* **TEKS LATIHAN**:
<<<<
Bagaimana mendidik anak sesuai fitrah seksualitasnya?

Setiap tahapan usia anak memiliki kebutuhan yang berbeda dalam hal perlakuan dari ayah dan ibunya sebagai upaya orangtua mendidik anaknya sesuai fitrah seksualnya. Di sini insya Allah akan dipaparkan sesederhana mungkin sehingga mudah dipahami dan insya Allah mudah untuk diterapkan, terlebih ini based on pengalaman pribadi penulis dalam mendidik anak sesuai gendernya.
>>>>
* **TUGAS LATIHAN**:
1. Ringkas paragraf teks latihan yang diawali "Setiap tahapan usia anak" menjadi dua kalimat pendek dengan tetap mempertahankan fakta pokoknya.
2. Tuliskan ulang bagian teks latihan secara persis, dimulai dari "Setiap tahapan usia" dan berlanjut sampai "anak sesuai gendernya.".
Data berikut tidak berperan apa pun dalam latihan ini.

* **DATA DITAMPILKAN**:
<<<<
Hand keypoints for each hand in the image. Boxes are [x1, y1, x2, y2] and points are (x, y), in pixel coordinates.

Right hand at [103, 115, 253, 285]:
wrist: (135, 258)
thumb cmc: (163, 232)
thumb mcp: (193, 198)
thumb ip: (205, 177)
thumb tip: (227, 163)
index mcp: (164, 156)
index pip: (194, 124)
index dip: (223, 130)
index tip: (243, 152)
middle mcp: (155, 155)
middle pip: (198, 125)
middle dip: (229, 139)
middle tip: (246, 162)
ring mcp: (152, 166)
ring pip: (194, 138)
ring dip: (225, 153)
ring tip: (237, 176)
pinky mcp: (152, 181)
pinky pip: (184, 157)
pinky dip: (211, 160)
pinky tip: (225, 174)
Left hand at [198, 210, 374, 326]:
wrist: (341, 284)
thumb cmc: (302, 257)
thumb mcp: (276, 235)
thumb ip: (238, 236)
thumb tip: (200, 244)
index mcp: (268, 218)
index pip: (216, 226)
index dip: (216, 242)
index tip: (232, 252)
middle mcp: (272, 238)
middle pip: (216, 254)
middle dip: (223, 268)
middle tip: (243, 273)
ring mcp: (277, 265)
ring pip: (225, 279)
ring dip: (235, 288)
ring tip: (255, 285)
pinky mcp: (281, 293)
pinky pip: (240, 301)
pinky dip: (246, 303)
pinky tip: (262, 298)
>>>>
* **DAFTAR JAWABAN**:
1. Tiap tahapan usia anak membutuhkan perlakuan yang berbeda dari ayah dan ibu agar anak terdidik sesuai fitrah seksualnya. Penjelasannya dibuat sesederhana mungkin supaya mudah dipahami dan diterapkan, dengan berdasar pada pengalaman pribadi penulis mendidik anak sesuai gendernya.

2.
Setiap tahapan usia anak memiliki kebutuhan yang berbeda dalam hal perlakuan dari ayah dan ibunya sebagai upaya orangtua mendidik anaknya sesuai fitrah seksualnya. Di sini insya Allah akan dipaparkan sesederhana mungkin sehingga mudah dipahami dan insya Allah mudah untuk diterapkan, terlebih ini based on pengalaman pribadi penulis dalam mendidik anak sesuai gendernya.